### WORK REQUEST
Each line of the data must be reproduced as it appears.

### DATASET RECORDS
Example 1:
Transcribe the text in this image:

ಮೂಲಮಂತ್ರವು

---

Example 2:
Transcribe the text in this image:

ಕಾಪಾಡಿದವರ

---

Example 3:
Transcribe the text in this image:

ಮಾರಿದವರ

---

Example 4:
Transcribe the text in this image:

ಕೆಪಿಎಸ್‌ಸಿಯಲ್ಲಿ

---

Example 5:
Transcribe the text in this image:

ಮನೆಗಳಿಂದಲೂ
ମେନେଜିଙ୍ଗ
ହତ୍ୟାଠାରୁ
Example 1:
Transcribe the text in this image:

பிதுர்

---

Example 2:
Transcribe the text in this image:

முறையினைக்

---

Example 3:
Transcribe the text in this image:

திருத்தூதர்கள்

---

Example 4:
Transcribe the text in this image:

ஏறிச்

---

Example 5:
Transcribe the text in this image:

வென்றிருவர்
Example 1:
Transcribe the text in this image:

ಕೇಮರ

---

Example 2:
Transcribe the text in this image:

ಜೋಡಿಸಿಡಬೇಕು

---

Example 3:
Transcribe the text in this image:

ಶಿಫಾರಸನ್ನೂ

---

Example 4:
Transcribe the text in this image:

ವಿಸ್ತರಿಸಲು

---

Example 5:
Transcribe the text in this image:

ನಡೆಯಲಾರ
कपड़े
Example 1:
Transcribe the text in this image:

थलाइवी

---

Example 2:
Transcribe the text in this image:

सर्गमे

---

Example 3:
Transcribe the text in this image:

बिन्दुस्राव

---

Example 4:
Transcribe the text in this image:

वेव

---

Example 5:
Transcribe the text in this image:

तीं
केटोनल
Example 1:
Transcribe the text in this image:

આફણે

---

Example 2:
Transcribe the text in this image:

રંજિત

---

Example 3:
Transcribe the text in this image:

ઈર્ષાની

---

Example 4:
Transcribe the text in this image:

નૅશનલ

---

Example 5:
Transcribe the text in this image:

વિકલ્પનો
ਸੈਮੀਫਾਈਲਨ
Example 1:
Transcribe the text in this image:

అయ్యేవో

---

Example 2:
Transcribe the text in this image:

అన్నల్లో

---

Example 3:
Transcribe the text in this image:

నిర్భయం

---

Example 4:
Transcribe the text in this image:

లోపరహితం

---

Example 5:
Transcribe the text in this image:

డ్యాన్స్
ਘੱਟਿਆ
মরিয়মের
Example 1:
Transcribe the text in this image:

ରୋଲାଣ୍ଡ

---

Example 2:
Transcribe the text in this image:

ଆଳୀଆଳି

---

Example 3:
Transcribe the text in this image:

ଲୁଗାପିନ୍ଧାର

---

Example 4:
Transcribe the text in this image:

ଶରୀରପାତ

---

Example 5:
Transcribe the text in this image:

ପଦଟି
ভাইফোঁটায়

### WRITTEN ANSWER
Example 1:
Transcribe the text in this image:

ಮೂಲಮಂತ್ರವು

---

Example 2:
Transcribe the text in this image:

ಕಾಪಾಡಿದವರ

---

Example 3:
Transcribe the text in this image:

ಮಾರಿದವರ

---

Example 4:
Transcribe the text in this image:

ಕೆಪಿಎಸ್‌ಸಿಯಲ್ಲಿ

---

Example 5:
Transcribe the text in this image:

ಮನೆಗಳಿಂದಲೂ
ମେନେଜିଙ୍ଗ
ହତ୍ୟାଠାରୁ
Example 1:
Transcribe the text in this image:

பிதுர்

---

Example 2:
Transcribe the text in this image:

முறையினைக்

---

Example 3:
Transcribe the text in this image:

திருத்தூதர்கள்

---

Example 4:
Transcribe the text in this image:

ஏறிச்

---

Example 5:
Transcribe the text in this image:

வென்றிருவர்
Example 1:
Transcribe the text in this image:

ಕೇಮರ

---

Example 2:
Transcribe the text in this image:

ಜೋಡಿಸಿಡಬೇಕು

---

Example 3:
Transcribe the text in this image:

ಶಿಫಾರಸನ್ನೂ

---

Example 4:
Transcribe the text in this image:

ವಿಸ್ತರಿಸಲು

---

Example 5:
Transcribe the text in this image:

ನಡೆಯಲಾರ
कपड़े
Example 1:
Transcribe the text in this image:

थलाइवी

---

Example 2:
Transcribe the text in this image:

सर्गमे

---

Example 3:
Transcribe the text in this image:

बिन्दुस्राव

---

Example 4:
Transcribe the text in this image:

वेव

---

Example 5:
Transcribe the text in this image:

तीं
केटोनल
Example 1:
Transcribe the text in this image:

આફણે

---

Example 2:
Transcribe the text in this image:

રંજિત

---

Example 3:
Transcribe the text in this image:

ઈર્ષાની

---

Example 4:
Transcribe the text in this image:

નૅશનલ

---

Example 5:
Transcribe the text in this image:

વિકલ્પનો
ਸੈਮੀਫਾਈਲਨ
Example 1:
Transcribe the text in this image:

అయ్యేవో

---

Example 2:
Transcribe the text in this image:

అన్నల్లో

---

Example 3:
Transcribe the text in this image:

నిర్భయం

---

Example 4:
Transcribe the text in this image:

లోపరహితం

---

Example 5:
Transcribe the text in this image:

డ్యాన్స్
ਘੱਟਿਆ
মরিয়মের
Example 1:
Transcribe the text in this image:

ରୋଲାଣ୍ଡ

---

Example 2:
Transcribe the text in this image:

ଆଳୀଆଳି

---

Example 3:
Transcribe the text in this image:

ଲୁଗାପିନ୍ଧାର

---

Example 4:
Transcribe the text in this image:

ଶରୀରପାତ

---

Example 5:
Transcribe the text in this image:

ପଦଟି
ভাইফোঁটায়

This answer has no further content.